The history and varieties of refried beans
Refried beans come from Mexican and Tex Mex cooking, where cooked beans are mashed and warmed with fat and seasoning into a smooth, spreadable side. The traditional version uses pinto beans and lard, but regional and modern takes use black beans, vegetable oils, or no added fat at all. Spiced versions add chiles, garlic, or cheese, which changes the flavor and sometimes the sodium and fat.
This variety is why two cans labeled refried beans can read quite differently on the nutrition panel. A traditional lard based version is richer and higher in saturated fat, while a fat free vegetarian can is leaner. Knowing the style you are buying explains most of the differences you will see between products and restaurants.
A note on serving sizes and labels
The standard label serving for refried beans is a half cup, but the portion people actually eat is often closer to a full cup, especially as a restaurant side. That matters because doubling the portion doubles the calories, sodium, and protein along with it. When comparing products or tracking your intake, it helps to measure against the half cup on the label rather than eyeballing the scoop.
It is also worth scanning the label for the fat type and the sodium, the two numbers that vary most. A quick check for lard or added oils and for the milligrams of sodium tells you almost everything you need to know about how a given can compares with the representative numbers in this guide.

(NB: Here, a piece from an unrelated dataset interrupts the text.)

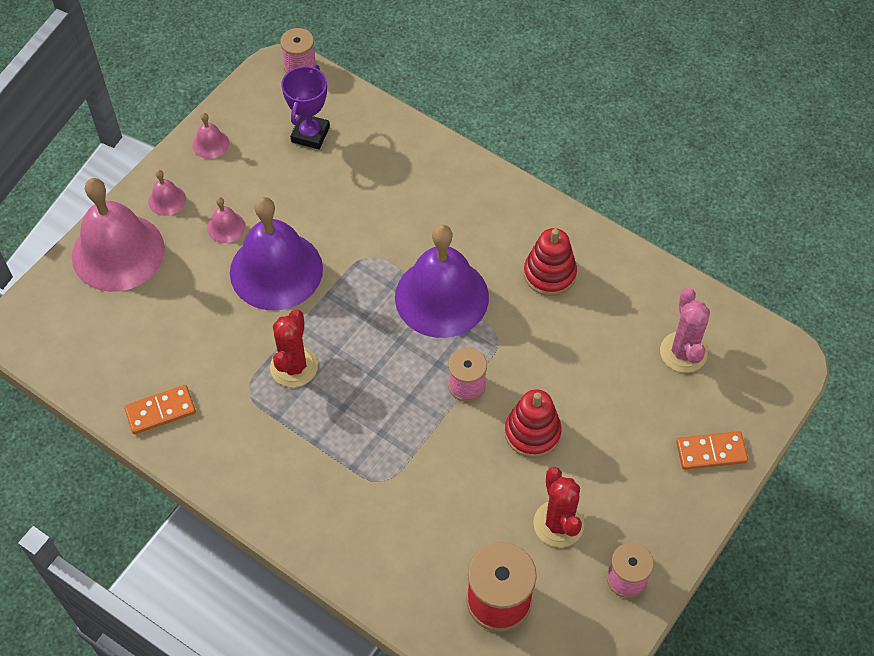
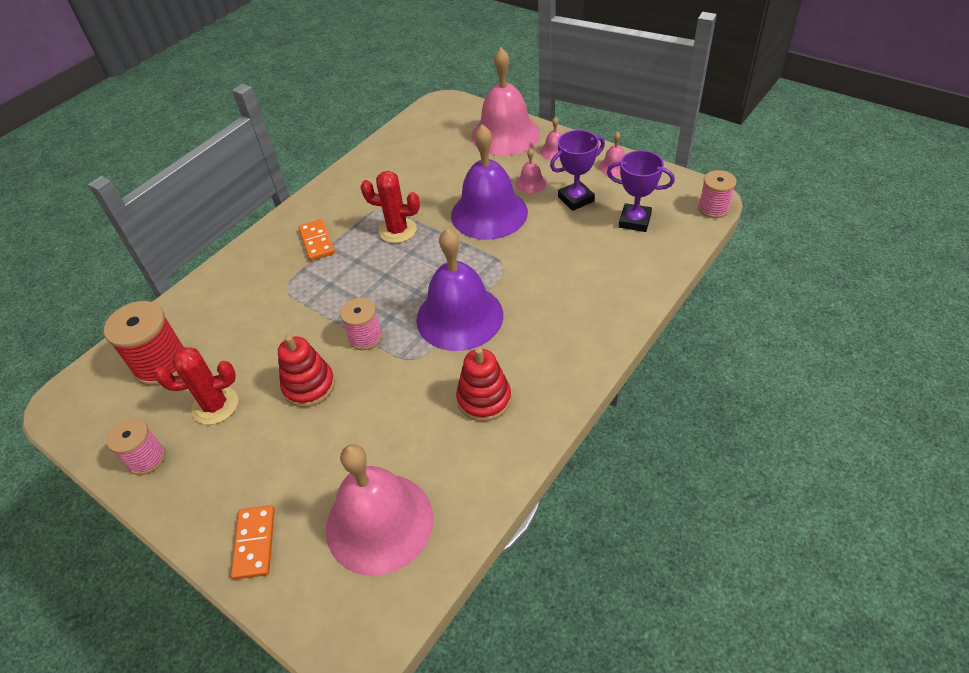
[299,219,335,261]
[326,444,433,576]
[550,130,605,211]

Frequently Asked Questions
How many calories are in refried beans?
A half cup of canned refried beans has about 130 calories. Fat free versions can be slightly lower, while traditional lard based and restaurant versions can be higher, especially in larger portions.
Are refried beans high in protein and fiber?
Yes. A half cup has about 7 grams of protein and 6 grams of fiber, which is high for a side dish. The fiber covers around a fifth of the daily target and helps with fullness and blood sugar.
Are refried beans healthy?
Refried beans are healthy in moderation thanks to their fiber, protein, and iron. The main drawback is sodium, so choosing a low sodium or fat free can, or making them at home, makes them an even better choice.
Are canned refried beans vegan?
It depends on the can. Many are made with vegetable oil or no added fat and are vegan, but traditional versions use lard, which is animal fat. Always check the ingredient list if you avoid animal products.
Are refried beans keto friendly?
Not really. With about 14 grams of net carbohydrate per half cup, refried beans use up a large share of a strict keto carb budget. They fit moderate and lower carb diets better than keto.